There is a rule in health care: no good deed goes unpunished. No matter what we do there will be unintended adverse consequences. Sometimes, and in medicine it is often, it is not what is the best answer, but the least bad answer.

All of which leaves open the question of what people should do when faced with a decision about whether to get themselves and their families vaccinated. There is little immediate danger from getting a seasonal flu shot, aside from a sore arm and mild flu-like symptoms. The safety of the swine flu vaccine remains to be seen. In the absence of better evidence, vaccines and antivirals must be viewed as only partial and uncertain defenses against the flu. And they may be mere talismans. By being afraid to do the proper studies now, we may be condemning ourselves to using treatments based on illusion and faith rather than sound science.

Always end of vaccine safety fear mongering. Trying to be an ethical researcher who is concerned about the health and well being of the people for whom we are responsible for is being afraid. I have noticed one thing in 25 years of practicing medicine: death lasts along time.

So what are the options?

You could read the entire literature on flu vaccine. I have, over the last 25 years, read most of it. It is compelling. Or rely on two researchers.

We could stop vaccinations. I think that would be wrong. We can do more studies and make better vaccines. Always a good idea. Eventually, if we can get the resources, perhaps definitive studies will be done as to mortality in elderly.

We could vaccinate everyone west of the Missisippi and no one to the east (I live in the west and have no loved ones in the east) and look at death rates.

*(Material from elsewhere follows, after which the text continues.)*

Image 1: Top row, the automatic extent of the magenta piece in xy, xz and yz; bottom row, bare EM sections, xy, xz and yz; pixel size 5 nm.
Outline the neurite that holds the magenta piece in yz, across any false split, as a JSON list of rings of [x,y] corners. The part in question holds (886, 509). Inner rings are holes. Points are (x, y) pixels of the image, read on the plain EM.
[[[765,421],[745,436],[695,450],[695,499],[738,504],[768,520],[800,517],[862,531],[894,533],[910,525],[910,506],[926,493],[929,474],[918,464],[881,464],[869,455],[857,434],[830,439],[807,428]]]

What I think is needed is universal vaccination. We need to get everyone protected to protect those that can’t get vaccinated or can’t respond to the vaccine. Of course, that’s impossible. It is a yearly shot and we lack the resources to accomplish this. What we will end up with is a refinement of the current approach. More emphasis on vaccinating the caregivers and family of the vulnerable, more emphasis on hygiene. Medical knowledge is always imperfect and always changing, one hopes for the better

And a year from now we will have some interesting data on morbidity and mortality from the current pandemic. It will be another brick in the wall of information, and it may be a good fit, or it may be an outlier. But we will not have any randomized placebo controlled trial: since the mortality of this strain is greatest in children and pregnant women, who wants to volunteer their children or pregnant spouse to participate? Dr. Jefferson? The authors of the paper want to offer up their children? I think based on the data of prior influenza vaccines, and the fact that this is just another flu, I would be unwilling to risk sacrificing my children to appear cold hearted and unafraid.

And maybe those that read this will have a better understanding that medical knowledge and its application is imperfect and incremental.

I grew up knowing that the universe is big “Space is big. You just won’t believe how vastly, hugely, mind-bogglingly big it is. I mean, you may think it’s a long way down the road to the chemist’s, but that’s just peanuts to space.”

Yet there was a time, just a century ago, where the universe was thought to consist of our galaxy. That was it. And erroneous conclusions followed from that narrow perspective. Even Einstein modified his equations with a cosmologic constant to account for the small universe. Bigger universe, bigger data sets, lead to different conclusions.

Vaccine efficacy is a huge universe. The Atlantic article, Are Vaccines Necessary, is an island universe. True as far is it goes, but limited. I’m sticking with the whole universe.